Conforme suas declarações na posse, Tabaré Vázquez decretou que se façam escavações nos quartéis, para verificar a denúncia de que muitos dos mortos desaparecidos foram enterrados ali. Várias medidas de combate à corrupção estão sendo postas em prática e o governo assumiu o compromisso de que o plano social emergencial terá um caráter transitório, na direção de políticas mais sistemáticas e permanentes.

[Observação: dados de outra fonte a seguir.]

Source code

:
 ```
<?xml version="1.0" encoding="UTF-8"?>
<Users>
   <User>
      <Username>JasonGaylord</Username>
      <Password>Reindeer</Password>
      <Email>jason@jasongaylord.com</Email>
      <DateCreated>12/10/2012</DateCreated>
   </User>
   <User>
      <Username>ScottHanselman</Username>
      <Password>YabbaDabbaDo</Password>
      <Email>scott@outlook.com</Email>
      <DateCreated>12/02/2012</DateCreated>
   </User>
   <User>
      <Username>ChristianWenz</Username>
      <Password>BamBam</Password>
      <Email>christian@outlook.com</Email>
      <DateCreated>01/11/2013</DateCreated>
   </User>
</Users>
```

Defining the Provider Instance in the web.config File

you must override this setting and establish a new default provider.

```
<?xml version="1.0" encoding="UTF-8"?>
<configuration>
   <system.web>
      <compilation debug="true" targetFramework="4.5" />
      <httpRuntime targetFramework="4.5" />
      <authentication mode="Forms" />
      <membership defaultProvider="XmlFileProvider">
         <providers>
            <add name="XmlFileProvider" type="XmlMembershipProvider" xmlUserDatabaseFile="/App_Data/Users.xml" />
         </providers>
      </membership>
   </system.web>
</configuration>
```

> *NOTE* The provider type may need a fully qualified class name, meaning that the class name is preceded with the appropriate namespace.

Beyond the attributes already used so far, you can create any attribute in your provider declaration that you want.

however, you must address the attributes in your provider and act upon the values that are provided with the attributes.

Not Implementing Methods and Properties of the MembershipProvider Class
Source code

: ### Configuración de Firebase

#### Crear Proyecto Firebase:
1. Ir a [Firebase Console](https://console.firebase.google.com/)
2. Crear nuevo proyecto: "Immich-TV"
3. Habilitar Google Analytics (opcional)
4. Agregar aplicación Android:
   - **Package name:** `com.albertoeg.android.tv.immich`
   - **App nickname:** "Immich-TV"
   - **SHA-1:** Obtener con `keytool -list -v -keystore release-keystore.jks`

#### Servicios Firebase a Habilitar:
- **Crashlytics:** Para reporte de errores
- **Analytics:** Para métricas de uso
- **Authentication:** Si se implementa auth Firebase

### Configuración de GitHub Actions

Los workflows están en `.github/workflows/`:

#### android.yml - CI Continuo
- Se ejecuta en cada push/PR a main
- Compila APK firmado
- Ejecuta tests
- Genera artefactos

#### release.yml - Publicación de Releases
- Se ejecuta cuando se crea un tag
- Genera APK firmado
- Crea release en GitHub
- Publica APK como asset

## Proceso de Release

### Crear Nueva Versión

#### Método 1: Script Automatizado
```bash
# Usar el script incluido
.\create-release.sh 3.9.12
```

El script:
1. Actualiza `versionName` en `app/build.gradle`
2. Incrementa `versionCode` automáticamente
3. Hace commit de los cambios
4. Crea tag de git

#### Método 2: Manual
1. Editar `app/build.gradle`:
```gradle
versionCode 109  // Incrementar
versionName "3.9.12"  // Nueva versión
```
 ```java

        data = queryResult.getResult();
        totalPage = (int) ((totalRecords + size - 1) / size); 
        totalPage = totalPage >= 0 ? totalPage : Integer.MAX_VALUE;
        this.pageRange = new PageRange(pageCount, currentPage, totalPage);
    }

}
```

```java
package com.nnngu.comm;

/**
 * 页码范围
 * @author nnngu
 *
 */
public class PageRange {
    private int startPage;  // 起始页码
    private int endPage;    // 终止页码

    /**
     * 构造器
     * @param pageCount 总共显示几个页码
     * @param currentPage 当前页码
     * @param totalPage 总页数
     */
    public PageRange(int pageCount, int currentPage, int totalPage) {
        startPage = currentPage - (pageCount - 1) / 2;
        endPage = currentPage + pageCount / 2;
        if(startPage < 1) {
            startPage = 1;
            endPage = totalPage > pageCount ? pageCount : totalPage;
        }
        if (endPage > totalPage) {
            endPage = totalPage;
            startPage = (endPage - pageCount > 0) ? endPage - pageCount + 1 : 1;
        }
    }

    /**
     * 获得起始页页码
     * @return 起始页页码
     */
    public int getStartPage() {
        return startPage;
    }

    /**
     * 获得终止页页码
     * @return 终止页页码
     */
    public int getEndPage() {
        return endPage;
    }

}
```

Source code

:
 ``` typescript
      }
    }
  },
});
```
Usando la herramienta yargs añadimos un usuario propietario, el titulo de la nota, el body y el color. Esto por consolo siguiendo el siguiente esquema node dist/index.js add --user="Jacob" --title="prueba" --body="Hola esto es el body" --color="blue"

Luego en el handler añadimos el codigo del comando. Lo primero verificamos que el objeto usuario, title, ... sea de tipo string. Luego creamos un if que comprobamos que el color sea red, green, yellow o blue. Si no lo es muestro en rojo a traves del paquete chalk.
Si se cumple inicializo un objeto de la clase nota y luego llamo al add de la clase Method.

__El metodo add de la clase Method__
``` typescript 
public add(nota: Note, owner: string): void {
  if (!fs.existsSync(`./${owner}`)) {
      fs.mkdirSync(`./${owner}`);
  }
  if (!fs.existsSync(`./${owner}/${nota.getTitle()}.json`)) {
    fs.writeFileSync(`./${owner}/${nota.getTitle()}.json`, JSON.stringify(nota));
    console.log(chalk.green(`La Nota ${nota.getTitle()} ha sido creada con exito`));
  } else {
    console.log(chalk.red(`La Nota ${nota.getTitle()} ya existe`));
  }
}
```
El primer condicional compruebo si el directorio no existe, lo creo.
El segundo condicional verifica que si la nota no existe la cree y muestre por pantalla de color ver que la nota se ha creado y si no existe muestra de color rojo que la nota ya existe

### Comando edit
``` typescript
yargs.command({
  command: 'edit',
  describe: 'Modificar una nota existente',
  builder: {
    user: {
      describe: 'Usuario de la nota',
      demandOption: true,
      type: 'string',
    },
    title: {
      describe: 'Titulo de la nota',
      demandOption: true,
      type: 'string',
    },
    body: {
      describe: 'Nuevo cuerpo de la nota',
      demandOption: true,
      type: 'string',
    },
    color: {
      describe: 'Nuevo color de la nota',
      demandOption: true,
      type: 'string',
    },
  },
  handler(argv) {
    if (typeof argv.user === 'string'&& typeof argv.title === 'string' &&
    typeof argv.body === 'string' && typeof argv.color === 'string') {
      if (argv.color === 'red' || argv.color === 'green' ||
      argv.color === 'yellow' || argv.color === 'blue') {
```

O novo governo enfrenta grandes dificuldades, a ponto de o mais importante analista de esquerda do Uruguai - ele mesmo um grande dirigente desse setor -, Hugo Cores, na sua coluna às segundas-feiras no jornal La República, chamar a atenção não apenas para a necessidade de um plano social de emergência - como o que o governo adotou -, mas de um plano de emergência para todo o país, tal a herança pesada que recebeu.
Cores chama a atenção para o maior problema que terão que enfrentar: o da mobilização popular. Quando a direita, cujos interesses começam a ser afetados seriamente, começar a reorganizar suas forças e a retomar a iniciativa, o destino do governo da Frente Ampla dependerá do apoio popular para seguir em frente na sua política de resgate do país.
As eleições municipais do próximo mês se fazem ainda no clima de vitória da Frente Ampla e devem não apenas eleger para o quarto mandato um prefeito de esquerda para Montevidéu como ampliar seu triunfo para novas cidades do interior do país. O contexto regional também favorece o novo governo, que terá que aproveitar este primeiro ano, de lua-de-mel, para quebrar resistências básicas da direita, que havia governado o Uruguai ao longo de toda sua história, até a vitória da Frente Ampla.